Let the other person fully answer when you ask a question before moving on to the next question. Doing so shows your respect for their perspective and encourages more comprehensive responses. Remember, conversations are about building connections and furthering relationships
5. The importance of email
Whenever possible, use email. Although it can be tempting to go into someone’s office and ask a question you feel is vital, remember to respect your colleagues’ space. No one likes to be interrupted, especially for matters that are not urgent. If you do not need an answer at a particular moment, always use email. Plus, having the dialogue in email makes it easy for you to review in the future.
You are more likely to get to the point immediately and include only the necessary details in emails. Emails discourage on-the-fly nibbling during impromptu conversations, as you’ve already collected your thoughts in written form.
Of course, there are situations where an immediate response is critical, and in those cases, a phone call or face-to-face conversation may be warranted. However, by embracing email efficiency, you reduce the likelihood of falling into the trap of unnecessary nibbling during impromptu interactions.
6. Shift in mindset
A conscious awareness of your communication patterns can be an excellent first step to breaking free from the nibbling habit.
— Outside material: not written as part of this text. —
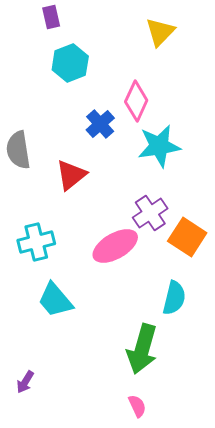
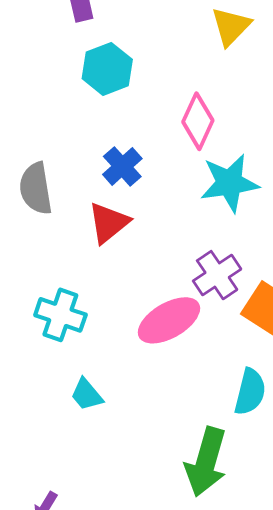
blue cross: (100, 124) -> (122, 166), moved
cyan cross: (36, 242) -> (60, 315), turned 33
cyan trapezoid: (55, 300) -> (87, 395), size x0.7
Always strive for clarity, respect, and efficiency. Being a non-nibbler isn’t about rushing through conversations. It is about delivering your message effectively, asking purposeful questions, and genuinely engaging with others. By honing these skills, you’ll save valuable time, build stronger connections, and leave a lasting impression as a business owner who values meaningful dialogue.
Nibbling is a tendency I believe I have always had. Until about five years ago, when my managing broker mentioned that I was a nibbler, I had no idea I was one. I think it is easy for anyone to either be a nibbler or become one. However, if you plan ahead, remember to be respectful of other’s time, and be aware if you are a nibbler, your nibbling tendencies can either disappear or significantly decrease.